- **PROBLEM DETAILS**
What's needed is a full, exact retyping of the records.

┄┄┄┄┄┄┄┄┄┄┄┄┄┄┄┄┄┄┄┄

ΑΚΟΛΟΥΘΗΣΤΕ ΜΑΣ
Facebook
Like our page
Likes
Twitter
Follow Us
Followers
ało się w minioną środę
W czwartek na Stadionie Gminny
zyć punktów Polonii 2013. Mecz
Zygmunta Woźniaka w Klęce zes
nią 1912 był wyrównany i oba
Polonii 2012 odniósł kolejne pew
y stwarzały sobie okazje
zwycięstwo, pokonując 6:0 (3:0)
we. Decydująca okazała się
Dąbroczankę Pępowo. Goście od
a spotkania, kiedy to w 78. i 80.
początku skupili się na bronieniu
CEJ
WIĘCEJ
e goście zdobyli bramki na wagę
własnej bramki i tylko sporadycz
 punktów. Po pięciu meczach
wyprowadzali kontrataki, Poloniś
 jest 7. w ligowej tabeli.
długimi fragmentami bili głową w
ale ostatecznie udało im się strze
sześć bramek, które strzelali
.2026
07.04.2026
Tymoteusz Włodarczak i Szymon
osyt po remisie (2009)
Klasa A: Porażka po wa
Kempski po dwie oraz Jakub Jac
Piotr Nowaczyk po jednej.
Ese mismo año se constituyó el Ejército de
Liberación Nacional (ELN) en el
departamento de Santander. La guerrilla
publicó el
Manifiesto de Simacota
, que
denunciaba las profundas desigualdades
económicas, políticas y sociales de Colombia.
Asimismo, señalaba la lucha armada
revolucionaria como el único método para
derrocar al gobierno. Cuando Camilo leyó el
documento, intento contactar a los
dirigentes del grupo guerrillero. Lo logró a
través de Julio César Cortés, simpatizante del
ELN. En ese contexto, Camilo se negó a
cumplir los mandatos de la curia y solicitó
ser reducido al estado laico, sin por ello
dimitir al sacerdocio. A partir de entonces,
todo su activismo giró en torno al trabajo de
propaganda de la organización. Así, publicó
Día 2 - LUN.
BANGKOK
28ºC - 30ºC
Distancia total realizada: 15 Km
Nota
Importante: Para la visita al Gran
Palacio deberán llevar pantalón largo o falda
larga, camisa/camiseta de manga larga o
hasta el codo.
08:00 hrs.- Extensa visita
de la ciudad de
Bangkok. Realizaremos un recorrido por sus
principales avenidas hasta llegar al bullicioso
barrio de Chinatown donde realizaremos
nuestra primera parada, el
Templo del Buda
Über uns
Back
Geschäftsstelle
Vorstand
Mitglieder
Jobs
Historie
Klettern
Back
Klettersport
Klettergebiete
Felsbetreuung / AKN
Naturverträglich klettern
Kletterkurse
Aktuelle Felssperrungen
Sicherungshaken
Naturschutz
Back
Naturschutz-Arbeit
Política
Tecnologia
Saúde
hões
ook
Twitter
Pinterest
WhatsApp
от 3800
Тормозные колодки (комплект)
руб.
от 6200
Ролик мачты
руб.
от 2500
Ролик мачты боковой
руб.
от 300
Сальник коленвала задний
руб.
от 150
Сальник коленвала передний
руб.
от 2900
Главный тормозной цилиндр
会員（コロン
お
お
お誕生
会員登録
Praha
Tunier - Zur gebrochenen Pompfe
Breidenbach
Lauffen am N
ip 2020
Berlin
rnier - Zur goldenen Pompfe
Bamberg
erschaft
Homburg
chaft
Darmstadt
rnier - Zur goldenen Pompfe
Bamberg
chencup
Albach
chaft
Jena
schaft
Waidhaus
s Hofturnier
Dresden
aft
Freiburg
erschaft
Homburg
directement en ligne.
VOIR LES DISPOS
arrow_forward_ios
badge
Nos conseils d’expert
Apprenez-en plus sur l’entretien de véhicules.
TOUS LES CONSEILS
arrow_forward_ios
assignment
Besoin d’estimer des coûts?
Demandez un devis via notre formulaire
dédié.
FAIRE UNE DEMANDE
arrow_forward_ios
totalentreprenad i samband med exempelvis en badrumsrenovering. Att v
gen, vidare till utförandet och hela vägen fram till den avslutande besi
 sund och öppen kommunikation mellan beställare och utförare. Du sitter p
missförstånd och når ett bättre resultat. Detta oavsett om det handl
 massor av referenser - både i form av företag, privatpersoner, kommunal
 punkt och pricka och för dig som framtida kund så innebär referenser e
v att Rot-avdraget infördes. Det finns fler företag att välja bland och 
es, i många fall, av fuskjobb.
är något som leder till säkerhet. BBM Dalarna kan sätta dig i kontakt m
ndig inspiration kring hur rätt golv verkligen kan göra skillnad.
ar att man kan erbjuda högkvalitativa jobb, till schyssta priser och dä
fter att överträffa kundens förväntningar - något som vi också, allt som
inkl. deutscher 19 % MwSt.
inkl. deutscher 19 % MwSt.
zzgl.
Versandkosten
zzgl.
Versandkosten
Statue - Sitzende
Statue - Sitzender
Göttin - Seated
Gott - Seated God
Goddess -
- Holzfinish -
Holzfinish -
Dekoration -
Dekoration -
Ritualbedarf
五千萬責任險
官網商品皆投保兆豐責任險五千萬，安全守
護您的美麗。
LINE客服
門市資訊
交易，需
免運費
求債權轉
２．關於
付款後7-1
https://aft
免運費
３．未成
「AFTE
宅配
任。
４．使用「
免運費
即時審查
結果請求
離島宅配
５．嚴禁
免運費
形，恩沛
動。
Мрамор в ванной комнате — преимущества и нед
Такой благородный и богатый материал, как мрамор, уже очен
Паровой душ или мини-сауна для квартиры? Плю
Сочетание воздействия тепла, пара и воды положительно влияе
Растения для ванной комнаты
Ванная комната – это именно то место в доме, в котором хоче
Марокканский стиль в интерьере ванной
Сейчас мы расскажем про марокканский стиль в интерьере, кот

┄┄┄┄┄┄┄┄┄┄┄┄┄┄┄┄┄┄┄┄

- **RESULT FOR THIS EXERCISE**
ΑΚΟΛΟΥΘΗΣΤΕ ΜΑΣ
Facebook
Like our page
Likes
Twitter
Follow Us
Followers
ało się w minioną środę
W czwartek na Stadionie Gminny
zyć punktów Polonii 2013. Mecz
Zygmunta Woźniaka w Klęce zes
nią 1912 był wyrównany i oba
Polonii 2012 odniósł kolejne pew
y stwarzały sobie okazje
zwycięstwo, pokonując 6:0 (3:0)
we. Decydująca okazała się
Dąbroczankę Pępowo. Goście od
a spotkania, kiedy to w 78. i 80.
początku skupili się na bronieniu
CEJ
WIĘCEJ
e goście zdobyli bramki na wagę
własnej bramki i tylko sporadycz
 punktów. Po pięciu meczach
wyprowadzali kontrataki, Poloniś
 jest 7. w ligowej tabeli.
długimi fragmentami bili głową w
ale ostatecznie udało im się strze
sześć bramek, które strzelali
.2026
07.04.2026
Tymoteusz Włodarczak i Szymon
osyt po remisie (2009)
Klasa A: Porażka po wa
Kempski po dwie oraz Jakub Jac
Piotr Nowaczyk po jednej.
Ese mismo año se constituyó el Ejército de
Liberación Nacional (ELN) en el
departamento de Santander. La guerrilla
publicó el
Manifiesto de Simacota
, que
denunciaba las profundas desigualdades
económicas, políticas y sociales de Colombia.
Asimismo, señalaba la lucha armada
revolucionaria como el único método para
derrocar al gobierno. Cuando Camilo leyó el
documento, intento contactar a los
dirigentes del grupo guerrillero. Lo logró a
través de Julio César Cortés, simpatizante del
ELN. En ese contexto, Camilo se negó a
cumplir los mandatos de la curia y solicitó
ser reducido al estado laico, sin por ello
dimitir al sacerdocio. A partir de entonces,
todo su activismo giró en torno al trabajo de
propaganda de la organización. Así, publicó
Día 2 - LUN.
BANGKOK
28ºC - 30ºC
Distancia total realizada: 15 Km
Nota
Importante: Para la visita al Gran
Palacio deberán llevar pantalón largo o falda
larga, camisa/camiseta de manga larga o
hasta el codo.
08:00 hrs.- Extensa visita
de la ciudad de
Bangkok. Realizaremos un recorrido por sus
principales avenidas hasta llegar al bullicioso
barrio de Chinatown donde realizaremos
nuestra primera parada, el
Templo del Buda
Über uns
Back
Geschäftsstelle
Vorstand
Mitglieder
Jobs
Historie
Klettern
Back
Klettersport
Klettergebiete
Felsbetreuung / AKN
Naturverträglich klettern
Kletterkurse
Aktuelle Felssperrungen
Sicherungshaken
Naturschutz
Back
Naturschutz-Arbeit
Política
Tecnologia
Saúde
hões
ook
Twitter
Pinterest
WhatsApp
от 3800
Тормозные колодки (комплект)
руб.
от 6200
Ролик мачты
руб.
от 2500
Ролик мачты боковой
руб.
от 300
Сальник коленвала задний
руб.
от 150
Сальник коленвала передний
руб.
от 2900
Главный тормозной цилиндр
会員（コロン
お
お
お誕生
会員登録
Praha
Tunier - Zur gebrochenen Pompfe
Breidenbach
Lauffen am N
ip 2020
Berlin
rnier - Zur goldenen Pompfe
Bamberg
erschaft
Homburg
chaft
Darmstadt
rnier - Zur goldenen Pompfe
Bamberg
chencup
Albach
chaft
Jena
schaft
Waidhaus
s Hofturnier
Dresden
aft
Freiburg
erschaft
Homburg
directement en ligne.
VOIR LES DISPOS
arrow_forward_ios
badge
Nos conseils d’expert
Apprenez-en plus sur l’entretien de véhicules.
TOUS LES CONSEILS
arrow_forward_ios
assignment
Besoin d’estimer des coûts?
Demandez un devis via notre formulaire
dédié.
FAIRE UNE DEMANDE
arrow_forward_ios
totalentreprenad i samband med exempelvis en badrumsrenovering. Att v
gen, vidare till utförandet och hela vägen fram till den avslutande besi
 sund och öppen kommunikation mellan beställare och utförare. Du sitter p
missförstånd och når ett bättre resultat. Detta oavsett om det handl
 massor av referenser - både i form av företag, privatpersoner, kommunal
 punkt och pricka och för dig som framtida kund så innebär referenser e
v att Rot-avdraget infördes. Det finns fler företag att välja bland och 
es, i många fall, av fuskjobb.
är något som leder till säkerhet. BBM Dalarna kan sätta dig i kontakt m
ndig inspiration kring hur rätt golv verkligen kan göra skillnad.
ar att man kan erbjuda högkvalitativa jobb, till schyssta priser och dä
fter att överträffa kundens förväntningar - något som vi också, allt som
inkl. deutscher 19 % MwSt.
inkl. deutscher 19 % MwSt.
zzgl.
Versandkosten
zzgl.
Versandkosten
Statue - Sitzende
Statue - Sitzender
Göttin - Seated
Gott - Seated God
Goddess -
- Holzfinish -
Holzfinish -
Dekoration -
Dekoration -
Ritualbedarf
五千萬責任險
官網商品皆投保兆豐責任險五千萬，安全守
護您的美麗。
LINE客服
門市資訊
交易，需
免運費
求債權轉
２．關於
付款後7-1
https://aft
免運費
３．未成
「AFTE
宅配
任。
４．使用「
免運費
即時審查
結果請求
離島宅配
５．嚴禁
免運費
形，恩沛
動。
Мрамор в ванной комнате — преимущества и нед
Такой благородный и богатый материал, как мрамор, уже очен
Паровой душ или мини-сауна для квартиры? Плю
Сочетание воздействия тепла, пара и воды положительно влияе
Растения для ванной комнаты
Ванная комната – это именно то место в доме, в котором хоче
Марокканский стиль в интерьере ванной
Сейчас мы расскажем про марокканский стиль в интерьере, кот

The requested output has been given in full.